Todavia, a mulher convenceu-o abrindo a porta da sala. Estava efectivamente vazia e parecia ainda mais pobre, vazia, do que no domingo precedente. Alguns livros estavam pousados na mesa, que se mantinha no mesmo lugar sobre o estrado.

– Posso ver os livros? – perguntou K., sem curiosidade especial, mas simplesmente para que a sua visita não fosse completamente em vão.

– Não – disse a mulher voltando a fechar a porta –, isso não é permitido. Os livros pertencem ao juiz de instrução.

– Ah, bom! – disse K. concordando. – São sem dúvida códigos, e é da natureza desta justiça que sejamos condenados não só em completa inocência, mas ainda em completa ignorância da lei.

– Assim deve ser – disse a mulher, que não o tinha compreendido exactamente.

– Bom, ora bem, vou-me embora – disse K.

– Devo transmitir alguma mensagem ao juiz de instrução? – perguntou a mulher.

– Conhece-o? – perguntou K.

– Claro – disse a mulher –, pois o meu marido é oficial de diligências.

Foi só então que K. se apercebeu de que aquela sala onde não havia nada, no outro dia, a não ser uma cuba para barrela, se apresentava agora como uma sala perfeitamente mobilada. A mulher reparou no seu espanto e disse:

– Sim, estamos aqui alojados gratuitamente, mas devemos desobstruir a sala nos dias de audiência. O trabalho do meu marido tem alguns inconvenientes.

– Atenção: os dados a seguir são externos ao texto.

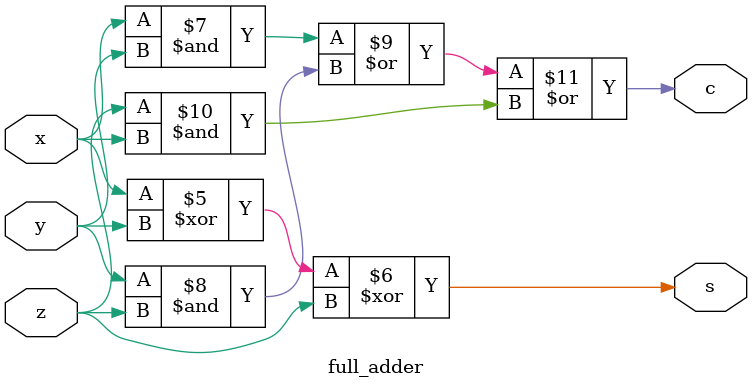
<source format=sv>
module carry_select_adder
(
    input   logic[15:0]     A,
    input   logic[15:0]     B,
    output  logic[15:0]     Sum,
    output  logic           CO
);

    /* TODO
     *
     * Insert code here to implement a carry select.
     * Your code should be completly combinational (don't use always_ff or always_latch).
     * Feel free to create sub-modules or other files. */
    
    logic [3:0] c, c0, c1; 
    logic [15:0] s0, s1;
    four_ripple_adder FR0(.A(A[3:0]), .B(B[3:0]), .Cin(1'b0), .Cout(c0[0]),.S(s0[3:0]));
    four_ripple_adder FR2(.A(A[7:4]), .B(B[7:4]), .Cin(1'b0), .Cout(c0[1]),.S(s0[7:4]));
    four_ripple_adder FR3(.A(A[7:4]), .B(B[7:4]), .Cin(1'b1), .Cout(c1[1]),.S(s1[7:4]));
    four_ripple_adder FR4(.A(A[11:8]), .B(B[11:8]), .Cin(1'b0), .Cout(c0[2]),.S(s0[11:8]));
    four_ripple_adder FR5(.A(A[11:8]), .B(B[11:8]), .Cin(1'b1), .Cout(c1[2]),.S(s1[11:8]));
    four_ripple_adder FR6(.A(A[15:12]), .B(B[15:12]), .Cin(1'b0), .Cout(c0[3]),.S(s0[15:12]));
    four_ripple_adder FR7(.A(A[15:12]), .B(B[15:12]), .Cin(1'b1), .Cout(c1[3]),.S(s1[15:12]));
    
    always_comb begin
		c[0] = c0[0];
		for (int i = 1; i < 4; i++) begin
        c[i] = c0[i] | (c1[i] & c[i-1]);
		end
		CO = c[3];
		Sum[3:0] = s0[3:0];
		for (int i = 0; i < 3; i++) begin
        unique case (c[i])
            1'b0: Sum[(i+1)*4 +: 4] = s0[(i+1)*4 +: 4];
            1'b1: Sum[(i+1)*4 +: 4] = s1[(i+1)*4 +: 4];
            default: Sum[(i+1)*4 +: 4] = 4'bxxxx;
        endcase
		end
	end

     
endmodule

module four_ripple_adder
(
    input logic[3:0] A,
    input logic[3:0] B,
    input logic Cin,
    output logic Cout,
    output logic[3:0] S
);
    logic [2:0] c;
    full_adder FA0(.x(A[0]), .y(B[0]), .z(Cin), .c(c[0]), .s(S[0]));
    full_adder FA1(.x(A[1]), .y(B[1]), .z(c[0]), .c(c[1]), .s(S[1]));
    full_adder FA2(.x(A[2]), .y(B[2]), .z(c[1]), .c(c[2]), .s(S[2]));
    full_adder FA3(.x(A[3]), .y(B[3]), .z(c[2]), .c(Cout), .s(S[3]));
endmodule

module full_adder
(
	input logic x,y,z, 
	output logic c,s
);
	assign s=x^y^z;
	assign c=(x&y)|(y&z)|(z&x);
endmodule
</source>
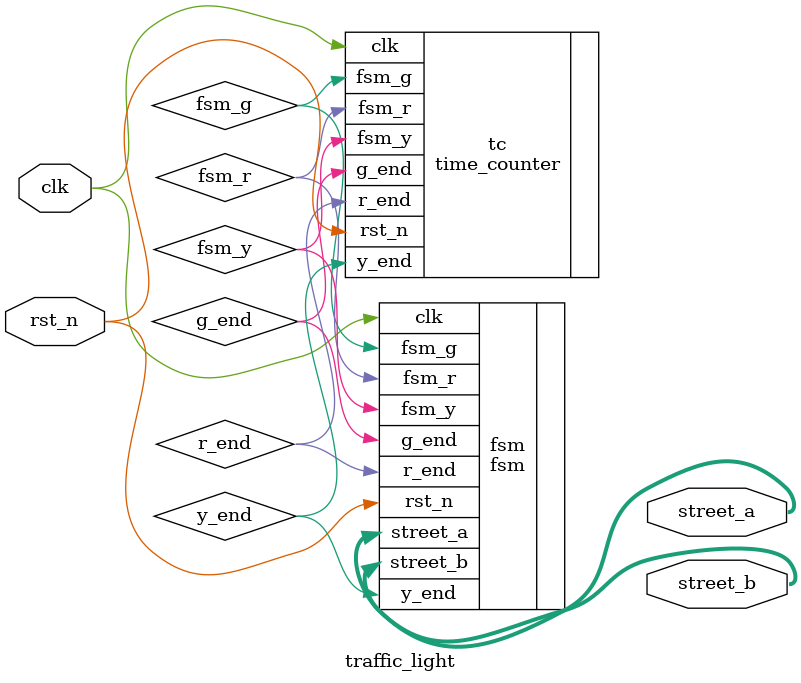
<source format=v>
module traffic_light
  (
  input clk, rst_n,
  output [2:0] street_a, street_b
  );
  // module traffic_light = fsm + time_counter
  /*Beginning of automatic wires 
  for undeclared instantiated-module outputs
  Voi nhung module khong khai bao: thi phai
  khai bao day
  */
  wire fsm_g, fsm_r, fsm_y, g_end, r_end, y_end;
  time_counter tc
  (
  //output
  .g_end (g_end),
  .y_end (y_end),
  .r_end (r_end),
  //input
  .clk   (clk),
  .rst_n (rst_n),
  .fsm_g (fsm_g),
  .fsm_r (fsm_r),
  .fsm_y (fsm_y)
  );
  
  fsm fsm
  (
  // output
  .street_a (street_a),
  .street_b (street_b),
  .fsm_g    (fsm_g),
  .fsm_r    (fsm_r),
  .fsm_y    (fsm_y),
  //input
  .clk      (clk),
  .rst_n    (rst_n),
  .g_end    (g_end),
  .r_end    (r_end),
  .y_end    (y_end)
  );
endmodule
</source>
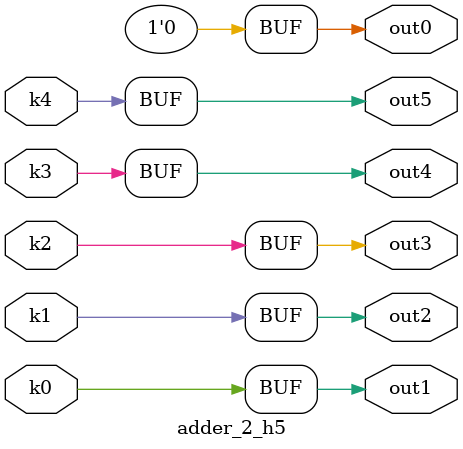
<source format=v>
module adder_2(pi00, pi01, pi02, pi03, pi04, pi05, pi06, pi07, pi08, pi09, pi10, po0, po1, po2, po3, po4, po5);
input pi00, pi01, pi02, pi03, pi04, pi05, pi06, pi07, pi08, pi09, pi10;
output po0, po1, po2, po3, po4, po5;
wire k0, k1, k2, k3, k4;
adder_2_w5 DUT1 (pi00, pi01, pi02, pi03, pi04, pi05, pi06, pi07, pi08, pi09, pi10, k0, k1, k2, k3, k4);
adder_2_h5 DUT2 (k0, k1, k2, k3, k4, po0, po1, po2, po3, po4, po5);
endmodule

module adder_2_w5(in10, in9, in8, in7, in6, in5, in4, in3, in2, in1, in0, k4, k3, k2, k1, k0);
input in10, in9, in8, in7, in6, in5, in4, in3, in2, in1, in0;
output k4, k3, k2, k1, k0;
assign k0 =   in2 & (((in7 | in3) & (((in8 | in4) & (((in9 | in5) & ((in10 & (in0 | in6)) | (~in1 & in6))) | (in9 & in5))) | (in8 & in4))) | (in7 & in3));
assign k1 =   ((~in7 ^ in3) & (((~in8 | ~in4) & (((~in9 | ~in5) & ((~in10 & (in1 | ~in6)) | (~in0 & ~in6))) | (~in9 & ~in5))) | (~in8 & ~in4))) | ((in7 ^ in3) & ((in8 & in4) | ((in8 | in4) & ((in9 & in5) | ((in9 | in5) & ((~in1 & in6) | (in10 & (in0 | in6))))))));
assign k2 =   ((~in8 ^ in4) & (((~in9 | ~in5) & ((~in10 & (in1 | ~in6)) | (~in0 & ~in6))) | (~in9 & ~in5))) | ((in8 ^ in4) & ((in9 & in5) | ((in9 | in5) & ((~in1 & in6) | (in10 & (in0 | in6))))));
assign k3 =   ((~in9 ^ in5) & ((~in10 & (in1 | ~in6)) | (~in0 & ~in6))) | ((in9 ^ in5) & ((~in1 & in6) | (in10 & (in0 | in6))));
assign k4 =   in10 ? (in6 ? in1 : in0) : (in6 ? ~in1 : ~in0);
endmodule

module adder_2_h5(k4, k3, k2, k1, k0, out5, out4, out3, out2, out1, out0);
input k4, k3, k2, k1, k0;
output out5, out4, out3, out2, out1, out0;
assign out0 = 0;
assign out1 = k0;
assign out2 = k1;
assign out3 = k2;
assign out4 = k3;
assign out5 = k4;
endmodule

</source>
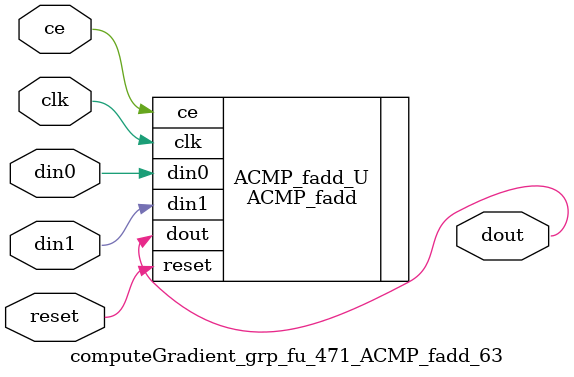
<source format=v>

`timescale 1 ns / 1 ps
module computeGradient_grp_fu_471_ACMP_fadd_63(
    clk,
    reset,
    ce,
    din0,
    din1,
    dout);

parameter ID = 32'd1;
parameter NUM_STAGE = 32'd1;
parameter din0_WIDTH = 32'd1;
parameter din1_WIDTH = 32'd1;
parameter dout_WIDTH = 32'd1;
input clk;
input reset;
input ce;
input[din0_WIDTH - 1:0] din0;
input[din1_WIDTH - 1:0] din1;
output[dout_WIDTH - 1:0] dout;



ACMP_fadd #(
.ID( ID ),
.NUM_STAGE( 4 ),
.din0_WIDTH( din0_WIDTH ),
.din1_WIDTH( din1_WIDTH ),
.dout_WIDTH( dout_WIDTH ))
ACMP_fadd_U(
    .clk( clk ),
    .reset( reset ),
    .ce( ce ),
    .din0( din0 ),
    .din1( din1 ),
    .dout( dout ));

endmodule

</source>
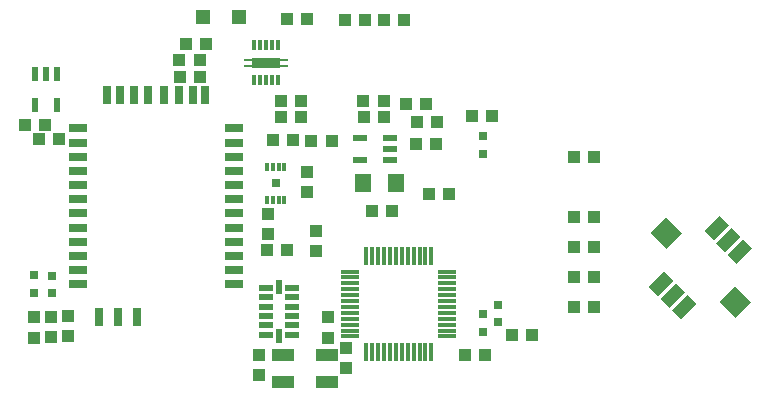
<source format=gtp>
G75*
G70*
%OFA0B0*%
%FSLAX24Y24*%
%IPPOS*%
%LPD*%
%AMOC8*
5,1,8,0,0,1.08239X$1,22.5*
%
%ADD10R,0.0630X0.0118*%
%ADD11R,0.0118X0.0630*%
%ADD12R,0.0217X0.0472*%
%ADD13R,0.0433X0.0394*%
%ADD14R,0.0117X0.0335*%
%ADD15R,0.0276X0.0110*%
%ADD16R,0.0940X0.0340*%
%ADD17R,0.0512X0.0512*%
%ADD18R,0.0118X0.0315*%
%ADD19R,0.0260X0.0260*%
%ADD20R,0.0394X0.0433*%
%ADD21R,0.0472X0.0217*%
%ADD22R,0.0551X0.0630*%
%ADD23R,0.0472X0.0197*%
%ADD24R,0.0197X0.0472*%
%ADD25R,0.0748X0.0433*%
%ADD26R,0.0630X0.0315*%
%ADD27R,0.0315X0.0630*%
%ADD28R,0.0315X0.0315*%
%ADD29R,0.0728X0.0433*%
%ADD30R,0.0748X0.0787*%
D10*
X011651Y003286D03*
X011651Y003483D03*
X011651Y003680D03*
X011651Y003877D03*
X011651Y004074D03*
X011651Y004271D03*
X011651Y004467D03*
X011651Y004664D03*
X011651Y004861D03*
X011651Y005058D03*
X011651Y005255D03*
X011651Y005452D03*
X014879Y005452D03*
X014879Y005255D03*
X014879Y005058D03*
X014879Y004861D03*
X014879Y004664D03*
X014879Y004467D03*
X014879Y004271D03*
X014879Y004074D03*
X014879Y003877D03*
X014879Y003680D03*
X014879Y003483D03*
X014879Y003286D03*
D11*
X014348Y002755D03*
X014151Y002755D03*
X013954Y002755D03*
X013757Y002755D03*
X013560Y002755D03*
X013363Y002755D03*
X013166Y002755D03*
X012970Y002755D03*
X012773Y002755D03*
X012576Y002755D03*
X012379Y002755D03*
X012182Y002755D03*
X012182Y005983D03*
X012379Y005983D03*
X012576Y005983D03*
X012773Y005983D03*
X012970Y005983D03*
X013166Y005983D03*
X013363Y005983D03*
X013560Y005983D03*
X013757Y005983D03*
X013954Y005983D03*
X014151Y005983D03*
X014348Y005983D03*
D12*
X001877Y010998D03*
X001129Y010998D03*
X001129Y012022D03*
X001503Y012022D03*
X001877Y012022D03*
D13*
X001476Y010330D03*
X000807Y010330D03*
X001268Y009871D03*
X001938Y009871D03*
X005950Y012499D03*
X005980Y011921D03*
X006650Y011921D03*
X006620Y012499D03*
X006847Y013037D03*
X006178Y013037D03*
X009523Y013860D03*
X010192Y013860D03*
X011469Y013823D03*
X012138Y013823D03*
X012759Y013833D03*
X013429Y013833D03*
X013498Y011049D03*
X012753Y011125D03*
X012764Y010617D03*
X012095Y010617D03*
X012083Y011125D03*
X011021Y009817D03*
X010352Y009817D03*
X009726Y009848D03*
X009057Y009848D03*
X009327Y010609D03*
X009347Y011127D03*
X010016Y011127D03*
X009997Y010609D03*
X013866Y010447D03*
X014535Y010447D03*
X014167Y011049D03*
X013849Y009699D03*
X014518Y009699D03*
X015690Y010625D03*
X016360Y010625D03*
X019090Y009275D03*
X019760Y009275D03*
X019760Y007275D03*
X019090Y007275D03*
X019090Y006275D03*
X019760Y006275D03*
X019760Y005275D03*
X019090Y005275D03*
X019090Y004275D03*
X019760Y004275D03*
X017691Y003333D03*
X017021Y003333D03*
X016131Y002674D03*
X015462Y002674D03*
X013025Y007464D03*
X012356Y007464D03*
X014276Y008050D03*
X014945Y008050D03*
X009547Y006164D03*
X008878Y006164D03*
D14*
X008837Y011831D03*
X009033Y011831D03*
X009230Y011831D03*
X008640Y011831D03*
X008443Y011831D03*
X008443Y012993D03*
X008640Y012993D03*
X008837Y012993D03*
X009033Y012993D03*
X009230Y012993D03*
D15*
X009427Y012510D03*
X009427Y012314D03*
X008246Y012314D03*
X008246Y012510D03*
D16*
X008837Y012412D03*
D17*
X007931Y013921D03*
X006750Y013921D03*
D18*
X008861Y008944D03*
X009058Y008944D03*
X009255Y008944D03*
X009452Y008944D03*
X009452Y007842D03*
X009255Y007842D03*
X009058Y007842D03*
X008861Y007842D03*
D19*
X009157Y008393D03*
D20*
X001096Y003251D03*
X001684Y003256D03*
X002242Y003299D03*
X002242Y003969D03*
X001684Y003925D03*
X001096Y003920D03*
X008590Y002658D03*
X008590Y001989D03*
X010903Y003250D03*
X011517Y002915D03*
X011517Y002246D03*
X010903Y003919D03*
X010496Y006121D03*
X010496Y006791D03*
X010211Y008088D03*
X010211Y008758D03*
X008903Y007368D03*
X008903Y006699D03*
D21*
X011953Y009156D03*
X011953Y009904D03*
X012977Y009904D03*
X012977Y009530D03*
X012977Y009156D03*
D22*
X013157Y008392D03*
X012055Y008392D03*
D23*
X009709Y004913D03*
X009709Y004598D03*
X009709Y004283D03*
X009709Y003968D03*
X009709Y003653D03*
X009709Y003338D03*
X008843Y003338D03*
X008843Y003653D03*
X008843Y003968D03*
X008843Y004283D03*
X008843Y004598D03*
X008843Y004913D03*
D24*
X009276Y004952D03*
X009276Y003299D03*
D25*
X009403Y002674D03*
X009403Y001768D03*
X010860Y001768D03*
X010860Y002674D03*
D26*
X007773Y005027D03*
X007773Y005499D03*
X007773Y005971D03*
X007773Y006444D03*
X007773Y006916D03*
X007773Y007389D03*
X007773Y007861D03*
X007773Y008334D03*
X007773Y008806D03*
X007773Y009279D03*
X007773Y009751D03*
X007773Y010223D03*
X002577Y010223D03*
X002577Y009751D03*
X002577Y009279D03*
X002577Y008806D03*
X002577Y008334D03*
X002577Y007861D03*
X002577Y007389D03*
X002577Y006916D03*
X002577Y006444D03*
X002577Y005971D03*
X002577Y005499D03*
X002577Y005027D03*
D27*
X003285Y003924D03*
X003915Y003924D03*
X004545Y003924D03*
X004427Y011326D03*
X004899Y011326D03*
X005451Y011326D03*
X005923Y011326D03*
X006395Y011326D03*
X006798Y011326D03*
X003955Y011326D03*
X003552Y011326D03*
D28*
X001699Y005313D03*
X001699Y004722D03*
X001092Y004733D03*
X001092Y005324D03*
X016053Y004025D03*
X016557Y003761D03*
X016053Y003435D03*
X016557Y004352D03*
X016075Y009380D03*
X016075Y009970D03*
D29*
G36*
X022420Y005150D02*
X021906Y004636D01*
X021600Y004942D01*
X022114Y005456D01*
X022420Y005150D01*
G37*
G36*
X022809Y004760D02*
X022295Y004246D01*
X021989Y004552D01*
X022503Y005066D01*
X022809Y004760D01*
G37*
G36*
X023199Y004371D02*
X022685Y003857D01*
X022379Y004163D01*
X022893Y004677D01*
X023199Y004371D01*
G37*
G36*
X025050Y006222D02*
X024536Y005708D01*
X024230Y006014D01*
X024744Y006528D01*
X025050Y006222D01*
G37*
G36*
X024661Y006612D02*
X024147Y006098D01*
X023841Y006404D01*
X024355Y006918D01*
X024661Y006612D01*
G37*
G36*
X024271Y007001D02*
X023757Y006487D01*
X023451Y006793D01*
X023965Y007307D01*
X024271Y007001D01*
G37*
D30*
G36*
X022717Y006719D02*
X022188Y006190D01*
X021633Y006745D01*
X022162Y007274D01*
X022717Y006719D01*
G37*
G36*
X025017Y004419D02*
X024488Y003890D01*
X023933Y004445D01*
X024462Y004974D01*
X025017Y004419D01*
G37*
M02*

</source>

– Não me admiro tanto com a sala – disse K. fitando-a com cólera –, mas com o facto de ser casada.

– Está talvez a fazer alusão ao incidente da última audiência quando o interrompi no meio do seu discurso? – perguntou a mulher.

– Claro que sim – disse K. –, hoje é coisa passada e quase esquecida, mas no outro dia eu estava deveras furioso. E agora, é você mesma que diz que é uma mulher casada.

– O seu discurso ser interrompido não lhe causou prejuízo. Mesmo depois, continuaram a julgá-lo muito desfavoravelmente.

– É muito possível – disse K. desviando a conversa –, mas isso não a desculpa.

– Aos olhos de todos os que me conhecem, estou desculpada – disse a mulher –, o indivíduo que me abraçou nesse dia persegue-me há muito tempo. Esforço-me por não ser atraente aos olhos da maioria, para ele sou. Não há maneira de nos precavermos, mesmo o meu marido acabou por se habituar; se ele quer conservar o lugar, tem de suportá-lo, porque este homem é estudante e será sem dúvida muito poderoso. Anda sempre atrás de mim; saiu exactamente antes de o senhor chegar.

– Isso concorda com tudo o resto – disse K. –, isso não me espanta.

– O senhor quer sem dúvida melhorar uma ou duas coisas aqui? – perguntou a mulher lentamente com ar inquisidor, como se tivesse apresentado propostas perigosas, tanto para si própria como para K. – Bem vi pelo seu discurso, que muito me agradou pessoalmente. Para dizer a verdade, apenas ouvi uma parte, falhei o princípio e durante a conclusão estava deitada no chão com o estudante... Tudo é muito repugnante aqui – disse ela, após um silêncio, pegando na mão de K. – Acredita que irá conseguir melhorar as coisas?